From where I sit, the need to have a viable option to what we currently have is not about Ambassador Joe Boakai or Senator Jeremiah Koung or the Unity Party.  It is about urgently re-directing the country from the present leadership trajectory of the past nearly six years—which has been characterized by actions, activities, measures, pattern of behavior that, as far as I am concerned, are oppositional to my concept of good and efficient governance/leadership. This decision is without any prejudice whatsoever to the person of Mr. Weah, but simply a reiteration of the positions I took in the elections of 2005, 2011, and 2017—positions which were anchored in my abiding conviction that Liberia deserves a much better governance option; one that can break the jinx of perpetual poverty among the masses by using all the resources of the country for all of its people, rather than for the benefit of just a few.   

I have known ex-VP Boakai for over 25 years—both at the personal and official levels. Although our interactions during this period have not been that frequent, the few times I have been privileged to be in his company have often left me with the impression that he is a well-intentioned, soft-spoken and self-effacing person, with a penchant for entertaining anecdotes and snappy wisecracks. 

 True, the UP-standard bearer is no longer in his prime, and, like many at his age, may have his limitations at this point. Also true, is the fact that power has a way of changing even normally humble persons, and very few leaders have escaped its heady impact on them. That stated, I still cannot for the life of me envisage a President Joe Boakai being a self-seeking and materialistic leader, who will go on a house construction binge, swim in the public coffers, live an opulent and narcissistic life, put square pegs in round holes, create an insecure environment, and run the country on strictly partisan basis by excluding certain regions and ethnic groups from his administration. Neither do I see him as a leader who will create a “them-and-us” situation among the Liberian population—thereby polarizing the population the way it is now.

I am under no illusion that merely electing Joe Boakai as President will be a panacea for all of Liberia’s problems.
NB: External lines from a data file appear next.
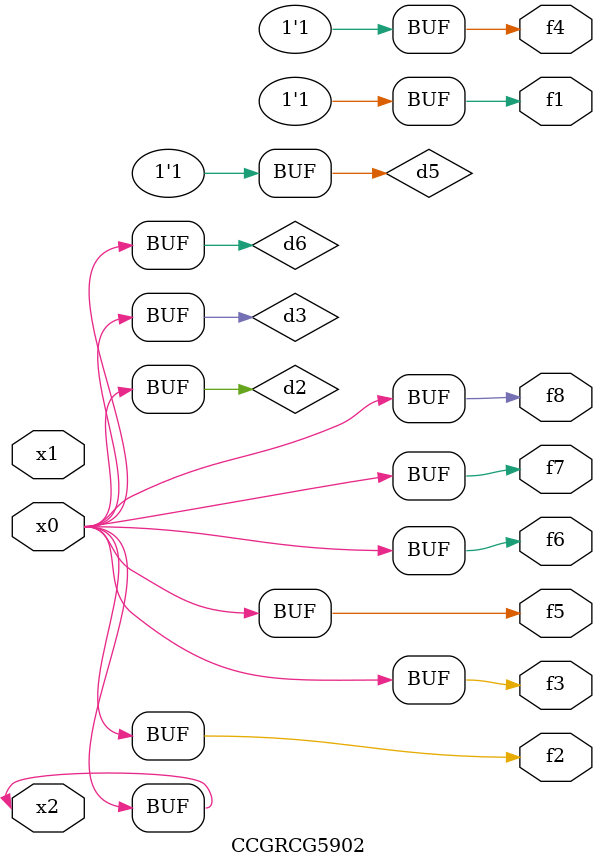
<source format=v>
module CCGRCG5902(
	input x0, x1, x2,
	output f1, f2, f3, f4, f5, f6, f7, f8
);

	wire d1, d2, d3, d4, d5, d6;

	xnor (d1, x2);
	buf (d2, x0, x2);
	and (d3, x0);
	xnor (d4, x1, x2);
	nand (d5, d1, d3);
	buf (d6, d2, d3);
	assign f1 = d5;
	assign f2 = d6;
	assign f3 = d6;
	assign f4 = d5;
	assign f5 = d6;
	assign f6 = d6;
	assign f7 = d6;
	assign f8 = d6;
endmodule

</source>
But given the existing dysfunctional governance system in the country, the option former Vice President Boakai provides in the runoff against President Weah may well constitute, in the short term at least, the light of hope in the darkness of despair that currently hangs over the country.   

It is my expectation that if he and his younger running mate win the race, they will move quickly to establish a transitional bridge between what the country’s leadership landscape is now, and a generation of progressive and patriotic leadership that will focus less on the perquisites of power, and more on formulating concrete policies that will improve life for all Liberians, and harness the huge potential of the country to finally dig itself out of a perpetual state of poverty and underdevelopment. 

I am confident, that with the right policies, sound and patriotic advisers, efficient, knowledgeable and experienced workforce, and an all-inclusive dynamic government in which every part of the country and all sections of the population will see themselves represented, a Boakai/Koung administration will save the state (in the short term) from its existing paralysis and path to nowhere.


Prof. Lamini Waritay served as Minister of Information in the Amos Sawyer-led Interim Government and also served briefly as Chairman of the Mass Communication Department at the University of Liberia. He’s currently a communications and political consultant.